__To do__
Copy every line of the records below word for word, keeping each line break where it falls.

Stored data:
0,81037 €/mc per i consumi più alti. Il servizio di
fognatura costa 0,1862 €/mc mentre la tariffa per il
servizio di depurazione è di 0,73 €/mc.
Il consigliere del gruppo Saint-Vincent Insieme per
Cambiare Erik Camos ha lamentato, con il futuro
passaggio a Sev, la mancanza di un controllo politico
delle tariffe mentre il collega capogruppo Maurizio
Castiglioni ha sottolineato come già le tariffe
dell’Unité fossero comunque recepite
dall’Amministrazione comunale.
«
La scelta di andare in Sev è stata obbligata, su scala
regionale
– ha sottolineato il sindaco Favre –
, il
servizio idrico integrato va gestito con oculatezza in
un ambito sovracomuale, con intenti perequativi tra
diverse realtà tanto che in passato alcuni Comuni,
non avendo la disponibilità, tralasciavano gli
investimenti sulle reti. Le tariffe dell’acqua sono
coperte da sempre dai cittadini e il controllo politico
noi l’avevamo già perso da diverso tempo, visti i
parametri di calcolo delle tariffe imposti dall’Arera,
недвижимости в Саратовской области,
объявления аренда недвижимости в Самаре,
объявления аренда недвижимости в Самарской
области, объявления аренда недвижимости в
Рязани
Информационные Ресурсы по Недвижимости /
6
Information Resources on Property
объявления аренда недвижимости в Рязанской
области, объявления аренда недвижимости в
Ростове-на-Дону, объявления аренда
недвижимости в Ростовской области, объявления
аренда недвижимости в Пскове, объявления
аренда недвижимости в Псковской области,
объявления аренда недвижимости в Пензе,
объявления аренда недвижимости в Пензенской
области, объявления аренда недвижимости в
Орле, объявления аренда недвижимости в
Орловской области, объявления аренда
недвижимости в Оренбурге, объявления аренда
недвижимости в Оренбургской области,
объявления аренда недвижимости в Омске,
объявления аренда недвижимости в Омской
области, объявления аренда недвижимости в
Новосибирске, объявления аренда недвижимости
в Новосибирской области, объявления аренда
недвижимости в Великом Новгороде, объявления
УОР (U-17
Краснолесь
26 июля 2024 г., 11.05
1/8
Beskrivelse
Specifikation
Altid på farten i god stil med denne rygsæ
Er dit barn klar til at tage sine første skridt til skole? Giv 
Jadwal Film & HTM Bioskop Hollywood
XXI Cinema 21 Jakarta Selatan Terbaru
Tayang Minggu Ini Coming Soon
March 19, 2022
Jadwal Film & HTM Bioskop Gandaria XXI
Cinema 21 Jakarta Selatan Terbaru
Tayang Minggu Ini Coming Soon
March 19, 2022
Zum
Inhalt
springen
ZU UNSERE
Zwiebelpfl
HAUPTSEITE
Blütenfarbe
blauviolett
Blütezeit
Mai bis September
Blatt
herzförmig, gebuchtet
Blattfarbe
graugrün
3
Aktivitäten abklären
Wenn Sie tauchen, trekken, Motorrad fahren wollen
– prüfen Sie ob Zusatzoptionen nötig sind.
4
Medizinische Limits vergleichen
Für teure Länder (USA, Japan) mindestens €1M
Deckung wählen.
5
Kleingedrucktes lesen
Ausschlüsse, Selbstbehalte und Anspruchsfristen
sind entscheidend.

__Solution to the problem__
0,81037 €/mc per i consumi più alti. Il servizio di
fognatura costa 0,1862 €/mc mentre la tariffa per il
servizio di depurazione è di 0,73 €/mc.
Il consigliere del gruppo Saint-Vincent Insieme per
Cambiare Erik Camos ha lamentato, con il futuro
passaggio a Sev, la mancanza di un controllo politico
delle tariffe mentre il collega capogruppo Maurizio
Castiglioni ha sottolineato come già le tariffe
dell’Unité fossero comunque recepite
dall’Amministrazione comunale.
«
La scelta di andare in Sev è stata obbligata, su scala
regionale
– ha sottolineato il sindaco Favre –
, il
servizio idrico integrato va gestito con oculatezza in
un ambito sovracomuale, con intenti perequativi tra
diverse realtà tanto che in passato alcuni Comuni,
non avendo la disponibilità, tralasciavano gli
investimenti sulle reti. Le tariffe dell’acqua sono
coperte da sempre dai cittadini e il controllo politico
noi l’avevamo già perso da diverso tempo, visti i
parametri di calcolo delle tariffe imposti dall’Arera,
недвижимости в Саратовской области,
объявления аренда недвижимости в Самаре,
объявления аренда недвижимости в Самарской
области, объявления аренда недвижимости в
Рязани
Информационные Ресурсы по Недвижимости /
6
Information Resources on Property
объявления аренда недвижимости в Рязанской
области, объявления аренда недвижимости в
Ростове-на-Дону, объявления аренда
недвижимости в Ростовской области, объявления
аренда недвижимости в Пскове, объявления
аренда недвижимости в Псковской области,
объявления аренда недвижимости в Пензе,
объявления аренда недвижимости в Пензенской
области, объявления аренда недвижимости в
Орле, объявления аренда недвижимости в
Орловской области, объявления аренда
недвижимости в Оренбурге, объявления аренда
недвижимости в Оренбургской области,
объявления аренда недвижимости в Омске,
объявления аренда недвижимости в Омской
области, объявления аренда недвижимости в
Новосибирске, объявления аренда недвижимости
в Новосибирской области, объявления аренда
недвижимости в Великом Новгороде, объявления
УОР (U-17
Краснолесь
26 июля 2024 г., 11.05
1/8
Beskrivelse
Specifikation
Altid på farten i god stil med denne rygsæ
Er dit barn klar til at tage sine første skridt til skole? Giv 
Jadwal Film & HTM Bioskop Hollywood
XXI Cinema 21 Jakarta Selatan Terbaru
Tayang Minggu Ini Coming Soon
March 19, 2022
Jadwal Film & HTM Bioskop Gandaria XXI
Cinema 21 Jakarta Selatan Terbaru
Tayang Minggu Ini Coming Soon
March 19, 2022
Zum
Inhalt
springen
ZU UNSERE
Zwiebelpfl
HAUPTSEITE
Blütenfarbe
blauviolett
Blütezeit
Mai bis September
Blatt
herzförmig, gebuchtet
Blattfarbe
graugrün
3
Aktivitäten abklären
Wenn Sie tauchen, trekken, Motorrad fahren wollen
– prüfen Sie ob Zusatzoptionen nötig sind.
4
Medizinische Limits vergleichen
Für teure Länder (USA, Japan) mindestens €1M
Deckung wählen.
5
Kleingedrucktes lesen
Ausschlüsse, Selbstbehalte und Anspruchsfristen
sind entscheidend.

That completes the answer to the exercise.